Homeless people who get a grant of up to $5000 to leave Auckland will now get cash payments of a further $2000 or $3000 on top of their actual moving costs to entice them to leave.
The new grants became available from yesterday, but eligibility details and payment calculations will not be available on the Work and Income website until today.
Press releases by Social Housing Minister Paula Bennett have mentioned only grants of "up to $5000" to cover actual "moving costs, bonds, letting fees and other expenses".
But Ministry of Social Development (MSD) housing chief Carl Crafar revealed last night that everyone who gets a grant to leave Auckland will also get a cash payment of $2000 to move into social housing, or $3000 to move into private housing, as "set amounts" over and above actual moving costs.
The cash payments will be the same regardless of the size of the household, whether it is a single person or a family with 10 children, and "will be paid after the tenants have moved".
Any payments above $5000 in total, including actual moving costs plus the cash grants, "will require sign-off by an MSD general manager".
David Zussman of Community Housing Aotearoa said the cash payments seemed to be a direct "incentive for freeing up the house, or your claim to a house, in Auckland".
Emergency housing agencies Monte Cecilia, De Paul House, the Salvation Army and Emerge Aotearoa all said none of their clients so far wanted to take up the offer.
Bernie Smith of Monte Cecilia said he was not recommending it because "it's setting up families to fail unless the Government moves to a model, like they do with refugees, where there are additional wraparound services with church groups and social services".

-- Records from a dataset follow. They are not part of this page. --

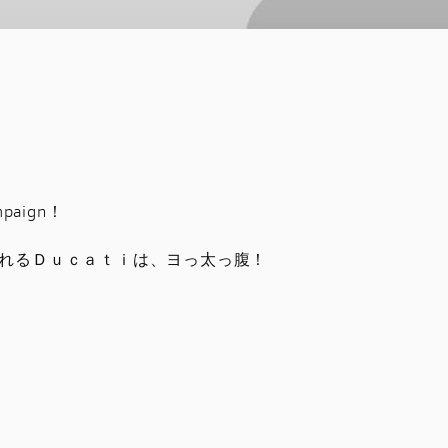
paign！
れるＤｕｃａｔｉは、ヨっ太っ腹！
。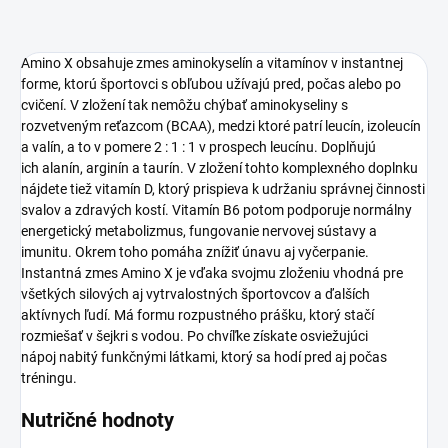
Amino X obsahuje zmes aminokyselín a vitamínov v instantnej
forme, ktorú športovci s obľubou užívajú pred, počas alebo po
cvičení. V zložení tak nemôžu chýbať aminokyseliny s
rozvetveným reťazcom (BCAA), medzi ktoré patrí leucín, izoleucín
a valín, a to v pomere 2 : 1 : 1 v prospech leucínu. Doplňujú
ich alanín, arginín a taurín. V zložení tohto komplexného doplnku
nájdete tiež vitamín D, ktorý prispieva k udržaniu správnej činnosti
svalov a zdravých kostí. Vitamín B6 potom podporuje normálny
energetický metabolizmus, fungovanie nervovej sústavy a
imunitu. Okrem toho pomáha znížiť únavu aj vyčerpanie.
Instantná zmes Amino X je vďaka svojmu zloženiu vhodná pre
všetkých silových aj vytrvalostných športovcov a ďalších
aktívnych ľudí. Má formu rozpustného prášku, ktorý stačí
rozmiešať v šejkri s vodou. Po chvíľke získate osviežujúci
nápoj nabitý funkčnými látkami, ktorý sa hodí pred aj počas
tréningu.
Nutričné hodnoty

But Theodora Despotaki of Emerge Aotearoa, formed by the merger of mental health agencies Richmond Fellowship and Recovery Solutions, said "every single one of our clients has been given information about the relocation grant". But no one was interested yet.
Jan Rutledge of De Paul House said Work and Income offered the grant to one family last week, but they turned it down because their four teens wanted to stay in Auckland.
Jason Dilger of the Salvation Army said the grant could suit some people if Work and Income put services around them when they arrived in their new homes.
Meanwhile a 16-year-old cancer patient, who asked to be known as "B", will move into a "brand new" four-bedroom Housing NZ home today after staying at Te Puea Marae in Mangere Bridge for a week with her dad and four siblings. Her post on the Te Puea Memorial Marae Manaaki Tangata Facebook page reached 438,000 people in 18 hours and drew job offers for her dad and her older brother.
She told reporters that she just wanted to say "thank you for your love and support" to everyone who had helped.
Auckland District Health Board children's health director Linda Haultain said staff assessed the family situation of any child being discharged from Starship hospital and would refer a family to a health social worker if a housing issue was identified.
Ronald McDonald House chief executive Wayne Howett said his charity had rooms for 86 families of Starship patients and could have accommodated B's family if B had been referred from Hamilton, where the family lived before her illness.
But the family moved to Mangere in March to support relatives after B's cousin drowned at Hunua Falls.